International Journal of Computer Applications |
Foundation of Computer Science (FCS), NY, USA |
Volume 182 - Number 50 |
Year of Publication: 2019 |
Authors: Pooja Ajwani, Harshal Arolkar |
10.5120/ijca2019918738 |
Pooja Ajwani, Harshal Arolkar . TubeExtractor: A Crawler and Converter for Generating Research DataSet from YouTube Videos. International Journal of Computer Applications. 182, 50 ( Apr 2019), 14-17. DOI=10.5120/ijca2019918738
With the advent of the internet and e-resources, there has been an exponential growth of data available to the users. Amongst many content providers, YouTube succeeds in securing the second most popular website in the world. The data from YouTube is easily available to the users, due to which many researchers gather YouTube videos as their dataset for research.

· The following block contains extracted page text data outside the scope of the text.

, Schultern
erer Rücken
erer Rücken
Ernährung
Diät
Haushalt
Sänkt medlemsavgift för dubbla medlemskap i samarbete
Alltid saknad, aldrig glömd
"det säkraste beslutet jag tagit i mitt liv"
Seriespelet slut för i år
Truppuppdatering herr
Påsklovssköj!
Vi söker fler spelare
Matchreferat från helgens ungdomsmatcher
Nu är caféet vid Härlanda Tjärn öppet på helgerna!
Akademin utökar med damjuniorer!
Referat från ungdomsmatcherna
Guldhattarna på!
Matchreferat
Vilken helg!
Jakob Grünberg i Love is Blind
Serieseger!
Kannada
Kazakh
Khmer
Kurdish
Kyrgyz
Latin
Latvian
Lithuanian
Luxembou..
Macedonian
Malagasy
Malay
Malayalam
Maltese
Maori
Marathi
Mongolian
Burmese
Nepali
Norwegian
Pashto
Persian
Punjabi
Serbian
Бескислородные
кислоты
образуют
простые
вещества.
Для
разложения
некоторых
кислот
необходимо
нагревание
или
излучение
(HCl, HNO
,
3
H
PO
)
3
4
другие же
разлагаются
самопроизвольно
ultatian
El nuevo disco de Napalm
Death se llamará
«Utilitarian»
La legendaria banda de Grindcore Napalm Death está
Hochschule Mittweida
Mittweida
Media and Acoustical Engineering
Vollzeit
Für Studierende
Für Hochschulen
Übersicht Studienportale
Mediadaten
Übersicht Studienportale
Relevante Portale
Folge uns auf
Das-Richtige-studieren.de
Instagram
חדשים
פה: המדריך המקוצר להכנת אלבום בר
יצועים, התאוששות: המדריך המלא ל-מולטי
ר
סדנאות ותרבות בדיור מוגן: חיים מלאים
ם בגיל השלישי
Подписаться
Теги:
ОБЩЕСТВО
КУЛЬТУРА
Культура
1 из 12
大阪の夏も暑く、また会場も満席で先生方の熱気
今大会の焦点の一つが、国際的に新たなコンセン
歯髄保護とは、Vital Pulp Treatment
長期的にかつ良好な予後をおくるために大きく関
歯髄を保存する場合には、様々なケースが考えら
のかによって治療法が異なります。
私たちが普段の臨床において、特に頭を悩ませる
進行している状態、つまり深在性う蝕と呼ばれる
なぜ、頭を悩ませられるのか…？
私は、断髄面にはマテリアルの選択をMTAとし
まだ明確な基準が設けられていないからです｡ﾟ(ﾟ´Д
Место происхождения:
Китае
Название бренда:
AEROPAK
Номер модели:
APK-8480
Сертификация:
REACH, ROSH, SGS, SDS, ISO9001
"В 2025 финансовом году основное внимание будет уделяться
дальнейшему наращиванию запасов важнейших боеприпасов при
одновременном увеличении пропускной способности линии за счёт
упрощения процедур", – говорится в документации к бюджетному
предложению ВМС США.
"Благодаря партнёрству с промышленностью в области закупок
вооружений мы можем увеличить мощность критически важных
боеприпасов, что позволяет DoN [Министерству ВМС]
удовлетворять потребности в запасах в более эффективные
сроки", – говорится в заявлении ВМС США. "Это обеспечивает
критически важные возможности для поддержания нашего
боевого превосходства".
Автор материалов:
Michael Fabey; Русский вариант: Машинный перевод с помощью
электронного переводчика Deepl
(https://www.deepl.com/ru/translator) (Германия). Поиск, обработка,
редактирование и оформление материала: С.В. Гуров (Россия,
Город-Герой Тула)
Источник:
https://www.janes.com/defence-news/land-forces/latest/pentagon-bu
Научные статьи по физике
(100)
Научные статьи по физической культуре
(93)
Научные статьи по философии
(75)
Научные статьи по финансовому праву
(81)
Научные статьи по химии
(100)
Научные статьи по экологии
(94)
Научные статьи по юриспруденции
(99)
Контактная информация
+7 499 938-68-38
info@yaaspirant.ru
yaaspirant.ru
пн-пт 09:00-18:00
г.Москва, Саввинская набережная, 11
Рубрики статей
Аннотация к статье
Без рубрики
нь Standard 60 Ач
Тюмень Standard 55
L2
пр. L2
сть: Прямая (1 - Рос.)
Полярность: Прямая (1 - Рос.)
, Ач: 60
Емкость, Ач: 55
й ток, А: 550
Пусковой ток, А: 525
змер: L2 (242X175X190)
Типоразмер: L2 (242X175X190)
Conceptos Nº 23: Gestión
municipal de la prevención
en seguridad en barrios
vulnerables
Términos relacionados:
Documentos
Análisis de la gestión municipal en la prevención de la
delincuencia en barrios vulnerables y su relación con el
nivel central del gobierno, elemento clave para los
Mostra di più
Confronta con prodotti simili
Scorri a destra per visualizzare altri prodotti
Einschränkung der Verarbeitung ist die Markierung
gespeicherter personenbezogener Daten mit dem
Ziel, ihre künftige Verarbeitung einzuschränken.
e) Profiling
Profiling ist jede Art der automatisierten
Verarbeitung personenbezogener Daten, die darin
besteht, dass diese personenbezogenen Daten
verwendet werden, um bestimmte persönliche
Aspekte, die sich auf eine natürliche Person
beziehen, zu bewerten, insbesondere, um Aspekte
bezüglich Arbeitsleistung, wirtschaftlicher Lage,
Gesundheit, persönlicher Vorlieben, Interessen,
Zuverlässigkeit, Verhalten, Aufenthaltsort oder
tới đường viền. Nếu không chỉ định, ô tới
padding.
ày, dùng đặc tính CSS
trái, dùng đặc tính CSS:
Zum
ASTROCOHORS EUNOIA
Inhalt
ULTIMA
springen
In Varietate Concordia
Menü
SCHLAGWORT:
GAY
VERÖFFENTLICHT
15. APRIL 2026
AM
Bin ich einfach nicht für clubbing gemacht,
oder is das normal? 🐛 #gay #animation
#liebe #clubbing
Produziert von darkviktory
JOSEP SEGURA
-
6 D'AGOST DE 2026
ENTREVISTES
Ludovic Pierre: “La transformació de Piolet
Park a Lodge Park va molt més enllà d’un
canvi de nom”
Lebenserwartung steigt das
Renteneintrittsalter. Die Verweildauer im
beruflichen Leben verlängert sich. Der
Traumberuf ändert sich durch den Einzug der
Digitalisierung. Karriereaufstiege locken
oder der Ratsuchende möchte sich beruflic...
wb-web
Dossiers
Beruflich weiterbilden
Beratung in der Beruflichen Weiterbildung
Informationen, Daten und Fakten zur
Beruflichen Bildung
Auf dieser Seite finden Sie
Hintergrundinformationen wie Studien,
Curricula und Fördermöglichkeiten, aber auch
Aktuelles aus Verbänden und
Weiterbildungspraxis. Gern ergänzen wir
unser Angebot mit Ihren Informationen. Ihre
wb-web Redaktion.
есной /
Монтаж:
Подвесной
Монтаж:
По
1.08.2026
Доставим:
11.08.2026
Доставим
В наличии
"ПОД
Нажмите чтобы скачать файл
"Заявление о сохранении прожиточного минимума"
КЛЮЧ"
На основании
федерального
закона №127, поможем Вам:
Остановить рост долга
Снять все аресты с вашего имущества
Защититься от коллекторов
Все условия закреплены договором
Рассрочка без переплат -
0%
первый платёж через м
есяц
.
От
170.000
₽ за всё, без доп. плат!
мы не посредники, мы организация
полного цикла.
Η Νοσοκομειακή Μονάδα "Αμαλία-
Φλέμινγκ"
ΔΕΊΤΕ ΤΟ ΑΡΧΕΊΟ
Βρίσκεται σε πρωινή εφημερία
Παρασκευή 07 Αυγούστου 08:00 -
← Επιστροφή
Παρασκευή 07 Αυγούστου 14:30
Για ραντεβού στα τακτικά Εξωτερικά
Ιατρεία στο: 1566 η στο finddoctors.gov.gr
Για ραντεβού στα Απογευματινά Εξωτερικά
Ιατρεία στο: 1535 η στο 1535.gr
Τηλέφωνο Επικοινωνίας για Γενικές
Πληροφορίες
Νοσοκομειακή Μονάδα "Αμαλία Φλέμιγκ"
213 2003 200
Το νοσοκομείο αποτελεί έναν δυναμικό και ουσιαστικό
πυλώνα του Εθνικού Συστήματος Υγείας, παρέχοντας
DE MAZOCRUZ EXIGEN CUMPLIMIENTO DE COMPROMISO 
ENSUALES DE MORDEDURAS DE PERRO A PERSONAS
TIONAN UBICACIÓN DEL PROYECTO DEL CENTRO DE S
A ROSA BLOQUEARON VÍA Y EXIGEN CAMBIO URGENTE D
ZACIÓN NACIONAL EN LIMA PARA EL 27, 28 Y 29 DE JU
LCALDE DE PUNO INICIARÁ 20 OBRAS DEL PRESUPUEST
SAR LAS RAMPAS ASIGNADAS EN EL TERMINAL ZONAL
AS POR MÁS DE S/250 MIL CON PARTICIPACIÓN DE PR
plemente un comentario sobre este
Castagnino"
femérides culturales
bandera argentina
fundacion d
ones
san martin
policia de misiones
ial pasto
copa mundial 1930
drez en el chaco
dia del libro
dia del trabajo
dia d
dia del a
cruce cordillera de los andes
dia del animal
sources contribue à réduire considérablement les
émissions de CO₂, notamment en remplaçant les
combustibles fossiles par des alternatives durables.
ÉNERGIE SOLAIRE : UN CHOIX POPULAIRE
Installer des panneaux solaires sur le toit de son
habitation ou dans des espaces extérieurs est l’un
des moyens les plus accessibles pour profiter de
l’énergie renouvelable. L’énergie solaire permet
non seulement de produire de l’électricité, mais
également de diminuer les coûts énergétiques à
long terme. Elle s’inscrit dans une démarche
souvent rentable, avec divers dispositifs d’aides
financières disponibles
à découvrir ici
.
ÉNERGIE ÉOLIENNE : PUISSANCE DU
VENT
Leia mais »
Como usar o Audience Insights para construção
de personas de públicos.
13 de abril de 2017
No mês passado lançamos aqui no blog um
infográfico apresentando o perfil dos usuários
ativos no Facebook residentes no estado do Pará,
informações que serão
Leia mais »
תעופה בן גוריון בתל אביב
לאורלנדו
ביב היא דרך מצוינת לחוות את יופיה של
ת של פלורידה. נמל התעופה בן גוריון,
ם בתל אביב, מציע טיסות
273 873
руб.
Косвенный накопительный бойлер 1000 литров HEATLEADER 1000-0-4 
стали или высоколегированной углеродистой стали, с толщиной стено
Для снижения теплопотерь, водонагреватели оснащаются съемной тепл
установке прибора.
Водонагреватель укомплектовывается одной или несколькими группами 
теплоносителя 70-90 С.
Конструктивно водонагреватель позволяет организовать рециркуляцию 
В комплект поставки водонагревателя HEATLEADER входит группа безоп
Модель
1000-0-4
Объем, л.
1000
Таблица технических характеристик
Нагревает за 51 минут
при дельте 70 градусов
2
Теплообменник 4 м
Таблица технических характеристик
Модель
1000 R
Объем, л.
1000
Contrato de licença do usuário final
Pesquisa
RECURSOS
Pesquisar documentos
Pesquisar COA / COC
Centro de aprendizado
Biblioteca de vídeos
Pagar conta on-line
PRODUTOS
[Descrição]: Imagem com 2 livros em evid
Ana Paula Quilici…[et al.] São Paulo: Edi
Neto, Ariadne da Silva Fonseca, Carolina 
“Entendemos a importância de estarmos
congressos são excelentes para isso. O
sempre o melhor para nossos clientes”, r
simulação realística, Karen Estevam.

Searching the required video for data analysis from YouTube is a cumbersome task as YouTube is overloaded with trillions of videos. Researchers thus need to spend a huge amount of time to get required dataset. To save the time taken by researchers for accumulating dataset, an open source application “TubeExtractor” is proposed in this paper. The TubeExtractor application will allow researchers to download the videos and its metadata from YouTube based on the desired parameters provided by the researcher. The TubeExtractor will also provide as an output a plain text file of the downloaded video. This file can be used by the researchers to do additional processing of their choice if required. The keywords to download the videos are provided to the crawler in the form of a document, generated using a keyphrase extractor algorithm. If the vtt (Video Text Tracks) file of the video to be downloaded is available then a plain text file is created using a two-step parser. This TubeExtractor can save enough time of researchers.